Birliklerimiz, nihayet şehre güneyden girmeyi başardılar. Benim emrimdeki birlik şehrin dışındaki yarı kavrulmuş kiraz ağaçlarının gölgesinde konaklamış, gelecek emirleri bekliyordu. Ne ki, güneyden gelen borazan seslerini işitince bizi tutacak kimse kalmadı. Elimize gelen silahı kaptığımız gibi, her birimizin kolu bir başka arkadaşının omzunda, karışık düzen savaş çığlıkları atarak ilerledik. “Kahire! Kahire!” diye haykırıyorduk uzun sıralar oluşturarak bataklıklar arasından şehre ilerlerken.
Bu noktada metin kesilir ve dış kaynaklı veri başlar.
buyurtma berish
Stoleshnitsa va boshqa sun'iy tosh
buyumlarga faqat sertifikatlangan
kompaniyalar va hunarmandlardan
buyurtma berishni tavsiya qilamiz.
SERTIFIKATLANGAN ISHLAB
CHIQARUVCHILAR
Güney kapısına vardığımızda cesetler ve sarımsı bir toz dalgası karşıladı bizi. Duman topraktan tüter gibiydi, her yanı kaplamıştı. Duraksamadık, geride kalmak istemiyorduk, savaştan nasibini almamış sapa sokaklara daldık hemen. Sokaktaki ilk evin kapısını baltalarla parçaladık, eve öyle çılgınca daldık ki kendi çevremizde dönenip durduğumuzu bile fark etmedik. Koridordan bize doğru yaşlı bir adam yaklaştı. Çok garip bir adamdı: Kanatları vardı. Açılmış geniş kanatlarının boyu adamın boyundan uzundu. “Kanatları var!” diye haykırdım dehşet içinde, durumu anlamadan arkadan itenlerin izin verdiği kadar geriledik. “Ne o, şaşırdın mı?” dedi yaşlı adam. “Burada hepimiz kanatlıyız ama ne fayda, elimizden gelse koparıp atardık bu kanatları.” “Öyleyse neden uçup gitmediniz bu şehirden?” diye sordum. “Uçup gitmek, evimizi, şehrimizi, Tanrılarımızı, ölülerimizi terk etmek, öyle mi?”